Mini Caps for Mini Brains

A research team led by scientists from Johns Hopkins University have developed a tiny EEG electrode cap to measure activity in a brain model the size of a pen dot. Its designers expect the device to lead to better understanding of neural disorders and how potentially dangerous chemicals affect the brain.

The researchers published their study, “Shell microelectrode arrays (MEAs) for brain organoids,” in Science Advances and say their work expands what can be accomplish with organoids, including mini brains—the lab-grown balls of human cells that mimic some of a brain’s structure and functionality.

“This provides an important tool to understand the development and workings of the human brain,” notes David Gracias, PhD, a Johns Hopkins chemical and biomolecular engineer and one of the creators. “Creating micro-instrumentation for mini-organs is a challenge, but this invention is fundamental to new research.”

A brain organoid, shown in green, encapsulated in an electrode device, depicted in blue. [Qi Huang, Gayatri Pahapale, Gracias Lab, Johns Hopkins University]

“Brain organoids are important models for mimicking some three-dimensional (3D) cytoarchitectural and functional aspects of the brain. Multielectrode arrays (MEAs) that enable recording and stimulation of activity from electrogenic cells offer notable potential for interrogating brain organoids. However, conventional MEAs, initially designed for monolayer cultures, offer limited recording contact area restricted to the bottom of the 3D organoids,” write the investigators.
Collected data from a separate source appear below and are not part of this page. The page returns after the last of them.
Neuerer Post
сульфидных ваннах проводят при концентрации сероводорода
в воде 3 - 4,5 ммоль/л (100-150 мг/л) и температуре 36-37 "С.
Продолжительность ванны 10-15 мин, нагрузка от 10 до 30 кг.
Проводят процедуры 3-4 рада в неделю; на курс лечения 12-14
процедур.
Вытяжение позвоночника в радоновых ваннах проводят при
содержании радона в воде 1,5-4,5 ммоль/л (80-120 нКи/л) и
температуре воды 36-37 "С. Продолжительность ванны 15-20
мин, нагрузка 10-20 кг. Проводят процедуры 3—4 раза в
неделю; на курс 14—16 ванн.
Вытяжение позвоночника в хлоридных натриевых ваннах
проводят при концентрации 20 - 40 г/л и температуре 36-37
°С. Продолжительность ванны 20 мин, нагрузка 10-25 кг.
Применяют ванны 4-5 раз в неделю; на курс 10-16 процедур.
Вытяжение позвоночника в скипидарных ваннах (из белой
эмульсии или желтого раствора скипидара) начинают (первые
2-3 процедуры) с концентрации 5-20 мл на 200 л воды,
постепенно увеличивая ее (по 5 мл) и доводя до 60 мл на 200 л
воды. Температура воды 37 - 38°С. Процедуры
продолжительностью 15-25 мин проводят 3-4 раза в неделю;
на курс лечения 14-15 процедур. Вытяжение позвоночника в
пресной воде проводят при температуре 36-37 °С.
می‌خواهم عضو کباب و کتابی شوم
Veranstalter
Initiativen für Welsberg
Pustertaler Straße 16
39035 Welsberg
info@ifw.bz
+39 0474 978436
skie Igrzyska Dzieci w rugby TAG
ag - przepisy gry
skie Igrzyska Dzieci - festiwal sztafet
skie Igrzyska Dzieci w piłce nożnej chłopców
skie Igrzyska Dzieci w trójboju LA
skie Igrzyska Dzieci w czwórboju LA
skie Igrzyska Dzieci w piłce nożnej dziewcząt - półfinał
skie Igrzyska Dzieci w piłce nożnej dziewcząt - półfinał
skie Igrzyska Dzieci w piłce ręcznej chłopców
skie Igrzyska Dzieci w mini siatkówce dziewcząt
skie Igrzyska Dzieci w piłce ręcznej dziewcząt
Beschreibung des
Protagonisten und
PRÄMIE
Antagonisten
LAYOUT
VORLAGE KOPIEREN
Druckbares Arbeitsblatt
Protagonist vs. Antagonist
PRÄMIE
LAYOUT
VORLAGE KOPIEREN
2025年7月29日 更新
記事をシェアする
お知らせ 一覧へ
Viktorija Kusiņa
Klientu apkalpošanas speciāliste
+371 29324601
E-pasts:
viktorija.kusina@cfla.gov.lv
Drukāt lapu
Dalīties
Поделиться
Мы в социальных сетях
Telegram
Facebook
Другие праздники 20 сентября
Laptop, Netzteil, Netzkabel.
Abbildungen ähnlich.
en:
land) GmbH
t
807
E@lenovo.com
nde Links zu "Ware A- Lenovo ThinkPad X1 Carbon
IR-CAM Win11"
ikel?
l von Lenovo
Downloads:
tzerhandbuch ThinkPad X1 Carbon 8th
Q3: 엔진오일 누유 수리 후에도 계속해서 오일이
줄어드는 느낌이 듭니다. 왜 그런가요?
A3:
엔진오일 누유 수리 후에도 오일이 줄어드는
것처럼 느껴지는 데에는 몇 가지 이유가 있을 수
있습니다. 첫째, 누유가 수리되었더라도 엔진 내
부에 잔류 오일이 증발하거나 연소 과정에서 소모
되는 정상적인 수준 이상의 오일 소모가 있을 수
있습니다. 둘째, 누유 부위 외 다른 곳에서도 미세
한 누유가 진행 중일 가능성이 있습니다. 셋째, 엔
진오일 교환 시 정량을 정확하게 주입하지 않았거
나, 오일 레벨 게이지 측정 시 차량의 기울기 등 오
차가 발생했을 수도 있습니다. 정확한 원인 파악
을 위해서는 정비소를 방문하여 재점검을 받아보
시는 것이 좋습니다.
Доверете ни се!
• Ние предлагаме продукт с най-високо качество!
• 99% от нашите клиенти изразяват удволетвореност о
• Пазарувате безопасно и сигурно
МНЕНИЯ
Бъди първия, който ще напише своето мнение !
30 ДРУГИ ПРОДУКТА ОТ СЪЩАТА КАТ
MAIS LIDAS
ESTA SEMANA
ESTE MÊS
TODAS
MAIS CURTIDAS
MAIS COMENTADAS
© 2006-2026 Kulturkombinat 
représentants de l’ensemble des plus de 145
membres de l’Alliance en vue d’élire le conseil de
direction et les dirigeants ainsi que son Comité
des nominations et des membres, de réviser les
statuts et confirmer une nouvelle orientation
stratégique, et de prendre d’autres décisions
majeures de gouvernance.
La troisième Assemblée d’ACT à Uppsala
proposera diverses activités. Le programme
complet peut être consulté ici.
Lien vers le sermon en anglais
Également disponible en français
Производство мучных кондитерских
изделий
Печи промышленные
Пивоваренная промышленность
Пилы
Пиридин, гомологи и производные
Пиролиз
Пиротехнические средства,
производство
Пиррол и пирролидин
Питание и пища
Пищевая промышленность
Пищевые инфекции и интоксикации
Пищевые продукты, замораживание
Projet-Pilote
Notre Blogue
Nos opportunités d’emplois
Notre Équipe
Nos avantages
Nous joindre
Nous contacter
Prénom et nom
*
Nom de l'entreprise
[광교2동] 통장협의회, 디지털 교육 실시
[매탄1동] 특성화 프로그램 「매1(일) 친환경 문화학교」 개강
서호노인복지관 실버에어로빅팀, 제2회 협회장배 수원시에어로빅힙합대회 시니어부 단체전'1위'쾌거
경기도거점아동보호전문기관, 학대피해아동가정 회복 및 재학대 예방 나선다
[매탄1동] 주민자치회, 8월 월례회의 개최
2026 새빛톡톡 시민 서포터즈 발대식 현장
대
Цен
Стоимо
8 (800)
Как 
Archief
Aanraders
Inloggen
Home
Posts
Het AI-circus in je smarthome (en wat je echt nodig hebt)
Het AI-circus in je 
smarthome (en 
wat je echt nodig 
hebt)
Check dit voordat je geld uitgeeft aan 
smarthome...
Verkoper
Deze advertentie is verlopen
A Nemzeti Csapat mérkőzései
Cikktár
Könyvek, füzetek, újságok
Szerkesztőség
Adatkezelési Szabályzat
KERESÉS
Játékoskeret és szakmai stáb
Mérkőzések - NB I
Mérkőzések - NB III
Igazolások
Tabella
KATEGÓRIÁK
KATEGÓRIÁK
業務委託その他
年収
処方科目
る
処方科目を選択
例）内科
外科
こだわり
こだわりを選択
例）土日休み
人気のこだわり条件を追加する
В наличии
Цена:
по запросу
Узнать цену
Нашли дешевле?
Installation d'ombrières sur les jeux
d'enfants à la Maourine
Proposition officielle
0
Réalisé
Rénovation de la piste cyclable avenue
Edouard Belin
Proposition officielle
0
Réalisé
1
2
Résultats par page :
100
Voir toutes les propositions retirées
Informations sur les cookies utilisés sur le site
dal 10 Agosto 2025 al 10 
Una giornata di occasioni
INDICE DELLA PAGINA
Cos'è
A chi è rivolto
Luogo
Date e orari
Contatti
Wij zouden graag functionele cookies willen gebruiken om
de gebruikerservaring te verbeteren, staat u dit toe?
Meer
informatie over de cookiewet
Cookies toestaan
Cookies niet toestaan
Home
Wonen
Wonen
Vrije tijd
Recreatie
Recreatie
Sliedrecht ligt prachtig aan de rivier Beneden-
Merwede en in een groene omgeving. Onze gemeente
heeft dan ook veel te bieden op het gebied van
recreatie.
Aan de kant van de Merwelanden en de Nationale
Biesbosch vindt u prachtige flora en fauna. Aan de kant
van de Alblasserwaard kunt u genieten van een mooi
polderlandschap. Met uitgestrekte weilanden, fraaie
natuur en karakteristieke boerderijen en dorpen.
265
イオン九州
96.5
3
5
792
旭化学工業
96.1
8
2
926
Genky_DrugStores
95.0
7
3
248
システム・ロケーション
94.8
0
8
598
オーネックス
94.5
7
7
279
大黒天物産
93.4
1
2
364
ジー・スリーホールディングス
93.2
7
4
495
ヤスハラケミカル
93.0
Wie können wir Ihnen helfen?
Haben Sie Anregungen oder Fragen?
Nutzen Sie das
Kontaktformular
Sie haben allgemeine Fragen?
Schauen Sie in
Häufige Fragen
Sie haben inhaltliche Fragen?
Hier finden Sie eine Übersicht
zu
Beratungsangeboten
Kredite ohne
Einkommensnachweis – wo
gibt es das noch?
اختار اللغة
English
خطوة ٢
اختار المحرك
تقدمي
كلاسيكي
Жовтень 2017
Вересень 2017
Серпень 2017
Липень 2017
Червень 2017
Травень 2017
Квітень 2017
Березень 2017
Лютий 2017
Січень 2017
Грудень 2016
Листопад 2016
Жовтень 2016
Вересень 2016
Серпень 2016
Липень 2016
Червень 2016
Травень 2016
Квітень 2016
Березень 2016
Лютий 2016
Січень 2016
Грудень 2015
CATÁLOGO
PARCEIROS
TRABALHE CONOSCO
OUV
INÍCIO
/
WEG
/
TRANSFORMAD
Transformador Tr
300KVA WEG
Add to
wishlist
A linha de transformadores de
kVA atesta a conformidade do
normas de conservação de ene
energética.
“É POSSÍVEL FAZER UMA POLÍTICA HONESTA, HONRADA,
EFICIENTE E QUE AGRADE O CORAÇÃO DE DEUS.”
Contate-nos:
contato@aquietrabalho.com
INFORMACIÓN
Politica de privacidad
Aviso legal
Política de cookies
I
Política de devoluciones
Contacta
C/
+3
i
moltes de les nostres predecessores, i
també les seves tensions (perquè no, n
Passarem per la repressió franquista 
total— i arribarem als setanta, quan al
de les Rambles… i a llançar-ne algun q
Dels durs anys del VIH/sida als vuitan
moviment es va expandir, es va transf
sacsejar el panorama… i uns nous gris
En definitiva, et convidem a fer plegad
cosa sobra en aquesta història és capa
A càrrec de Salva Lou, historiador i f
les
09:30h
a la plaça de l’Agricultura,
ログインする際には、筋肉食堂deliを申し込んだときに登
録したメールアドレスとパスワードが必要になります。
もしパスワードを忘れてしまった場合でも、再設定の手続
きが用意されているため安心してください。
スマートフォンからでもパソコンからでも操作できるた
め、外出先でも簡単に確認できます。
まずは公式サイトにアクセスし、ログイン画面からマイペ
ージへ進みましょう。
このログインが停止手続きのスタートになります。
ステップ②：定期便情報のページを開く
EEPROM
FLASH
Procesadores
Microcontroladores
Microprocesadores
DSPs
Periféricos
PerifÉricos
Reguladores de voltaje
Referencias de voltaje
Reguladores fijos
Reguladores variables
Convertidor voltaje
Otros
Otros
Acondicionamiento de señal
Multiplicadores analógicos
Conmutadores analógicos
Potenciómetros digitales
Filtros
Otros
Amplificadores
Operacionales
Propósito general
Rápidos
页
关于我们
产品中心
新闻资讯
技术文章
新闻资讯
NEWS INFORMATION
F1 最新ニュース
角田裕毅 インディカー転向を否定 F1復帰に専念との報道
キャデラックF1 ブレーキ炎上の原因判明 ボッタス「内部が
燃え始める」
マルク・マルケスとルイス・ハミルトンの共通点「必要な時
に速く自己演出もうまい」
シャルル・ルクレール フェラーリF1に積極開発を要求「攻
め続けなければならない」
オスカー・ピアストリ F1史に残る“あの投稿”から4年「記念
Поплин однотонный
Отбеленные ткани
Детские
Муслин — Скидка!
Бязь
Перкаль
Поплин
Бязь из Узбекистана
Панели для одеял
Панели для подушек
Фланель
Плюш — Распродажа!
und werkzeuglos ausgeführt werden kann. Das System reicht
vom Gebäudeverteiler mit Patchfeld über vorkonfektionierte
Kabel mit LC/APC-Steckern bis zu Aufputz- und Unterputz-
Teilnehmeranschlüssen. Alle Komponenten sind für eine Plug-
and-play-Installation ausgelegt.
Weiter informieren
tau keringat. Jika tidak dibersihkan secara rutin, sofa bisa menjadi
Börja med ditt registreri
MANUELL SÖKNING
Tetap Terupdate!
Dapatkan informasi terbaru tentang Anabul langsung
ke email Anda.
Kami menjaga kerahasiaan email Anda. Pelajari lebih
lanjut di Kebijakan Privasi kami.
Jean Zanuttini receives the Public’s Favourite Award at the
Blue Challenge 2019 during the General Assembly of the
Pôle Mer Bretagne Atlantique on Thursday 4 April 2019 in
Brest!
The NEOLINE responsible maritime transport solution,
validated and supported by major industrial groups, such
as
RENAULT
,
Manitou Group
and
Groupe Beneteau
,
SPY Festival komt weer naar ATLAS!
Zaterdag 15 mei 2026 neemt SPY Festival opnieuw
“Inspired by the shape of electroencephalography caps, we developed miniaturized wafer-integrated MEA caps for organoids. The optically transparent shells are composed of self-folding polymer leaflets with conductive polymer–coated metal electrodes. Tunable folding of the minicaps’ polymer leaflets guided by mechanics simulations enables versatile recording from organoids of different sizes, and we validate the feasibility of electrophysiology recording from 400- to 600-μm-sized organoids for up to 4 weeks and in response to glutamate stimulation.

“Our studies suggest that 3D shell MEAs offer great potential for high signal-to-noise ratio and 3D spatiotemporal brain organoid recording.”

Stem cells modified to create small-scale kidneys, lungs, livers, and brains

Since organoids were first created more than a decade ago, researchers have modified stem cells to create small-scale kidneys, lungs, livers, and brains. The complex, miniature models are used to study how the organs develop. Researchers study unaltered organoids next to ones that are genetically modified, injected with viruses, and exposed to chemicals. Organoids, particularly mini brains, are increasingly important in medical research because they can be used in experiments that would otherwise require human or animal testing.

But because the conventional apparatus to test organoids is flat, researchers have been able to examine only limited cells on their surface. Knowing what’s happening to a larger number of cells in the organoid would help reveal how organs function and diseases progress, according to Gracias.

“We want to get information from as many cells as possible in the brain, so we know the state of the cells, how they communicate, and their spatiotemporal electrical patterns,” he continued.

Humans “are not ‘Flat Stanley,” said co-author Lena Smirnova, PhD, a research associate in the department of environmental health and engineering. “Flat measurements have inherent limitations.”

The microcaps wrap around the entirety of an organoid’s spherical shape, enabling 3D recording from the entire surface so that, among other things, researchers can listen to the spontaneous electrical communication of neurons during drug tests. The data is expected to be superior to the current readings from conventional electrodes on a flat plate.

“If you record from a flat plane, you only get recordings from the bottom of a 3D organoid sphere. However, the organoid is not just a homogeneous sphere,” said first author Qi Huang, a PhD candidate in the department of chemical & biomolecular engineering. “There are neuron cells that communicate with each other. That’s why we need a spatial-temporal mapping of it.”

With more detailed information from organoids, researchers can study whether chemicals used in consumer products cause problems in brain development, pointed out co-author Thomas Hartung, MD, PhD, director of the Center for Alternatives to Animal Testing at the Johns Hopkins Bloomberg School of Public Health.

“Some chemicals like pesticides are especially suspicious, as many kill insects by damaging their nervous system,” Hartung explained. “Flame retardants are another class of chemicals where we have concerns.”

Researchers hope that readings from the caps could reduce the number of animals needed to test chemical effects. Traditional testing of just one chemical requires about 1,000 rats and costs about $1 million. The results from organoids are also more germane, said Hartung, because human brains are different from rat and mice brains.